The same improvements in technology that helped bring about a revolution in software development, especially cloud computing, also brought about massive changes in the tools available to work with analyzing data. These changes have made modern machine learning and other data science projects possible without an enterprise platform, have led to new tooling for data visualization and traditional analysis, and ultimately led to a push for a data-driven culture at many organizations. These changes collectively have been referred to as “Big Data” and birthed the new discipline of data engineering to supply these various uses with data in a reasonable timeframe.

Unfortunately, while the available technology has changed, the methodologies around the people and processes involved in managing this development and scaling it have not changed significantly. Customers see traditional software teams being able to deliver valuable features within two weeks of new development and updates constantly deployed without disruption. They are understandably frustrated with data teams needing downtime, a lot of upfront work before any product is delivered, and a host of other issues that seem trivial on the surface. The factors given for the challenges are reasonable to anyone who’s ever worked with data. Data projects face some different constraints than standard development, namely that traditional software takes a set of questions with controlled inputs to give answers to one set of customers. In contrast, data projects analyze answers coming from numerous sources outside the project’s control and try to determine what questions can be answered with that data (which usually brings up more questions).

With that, the authors of the DataOps Manifesto, as part of a larger group of innovators kicking off the DataOps movement, realized that something needed to be done for the customers. The idea behind DataOps was that this space is in a similar situation as traditional software was in the mid to late 2000s, so they looked at that field for help. They looked back to the Agile Software movement and added in lessons learned from DevOps culture, then modified it for data. As Lean Manufacturing inspired both areas, the authors also adapted something very familiar to any data practitioner from that movement – continuously sampling and analyzing data. The one source of data that any project can control is the data the project creates (e.g., how fast jobs run, how many failures, etc.)—making analyzing and using that data easier and very valuable in the hands of people who work with data all day.

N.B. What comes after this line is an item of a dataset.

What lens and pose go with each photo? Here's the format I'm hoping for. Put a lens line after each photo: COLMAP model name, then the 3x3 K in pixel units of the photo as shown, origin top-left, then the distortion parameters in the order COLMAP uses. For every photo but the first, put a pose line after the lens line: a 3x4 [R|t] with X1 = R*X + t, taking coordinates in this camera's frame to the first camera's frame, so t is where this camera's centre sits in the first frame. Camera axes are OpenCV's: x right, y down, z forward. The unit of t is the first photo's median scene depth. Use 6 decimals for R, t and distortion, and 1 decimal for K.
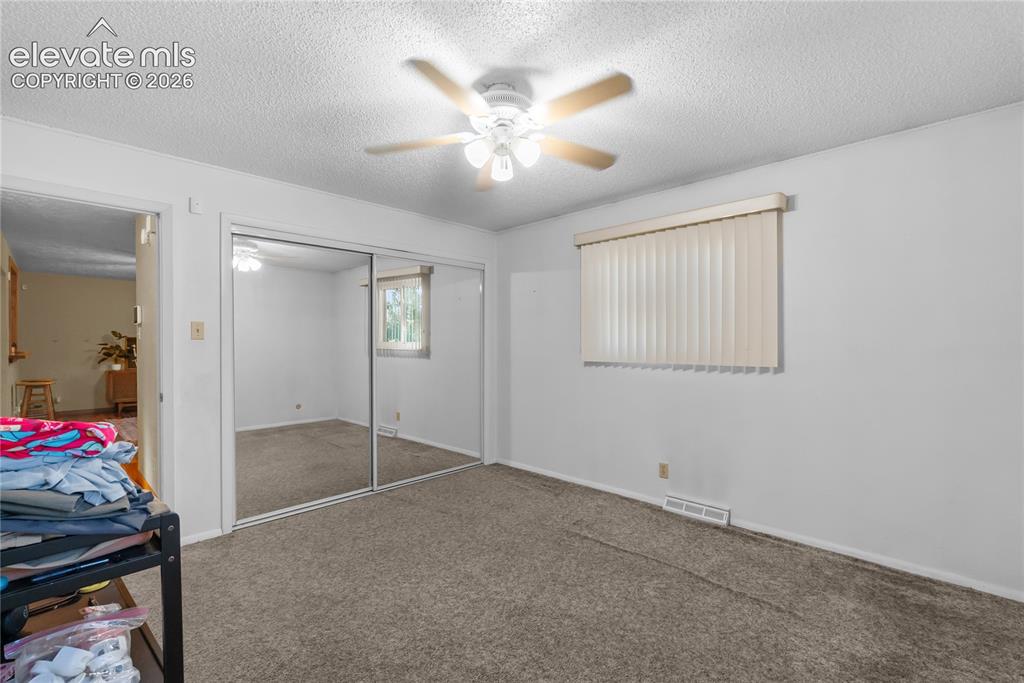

Watch this talk as Eric Schiller takes a deep dive into this history and then presents the DataOps Manifesto itself as a baseline to discuss DataOps practices. The Manifesto itself should look familiar to anyone who has read the Agile Manifesto or has knowledge of modern engineering and DevOps culture. It hinges on the idea that all artifacts of a data project are increasingly based in code, and even the ones that are not should still be treated as if they were code intended for production. With this, modern engineering and management practices can be applied, metrics captured, and a culture of continuous improvement added to the project. Then, Eric explains how to implement these practices, mentioning some that are likely already in place at many organizations.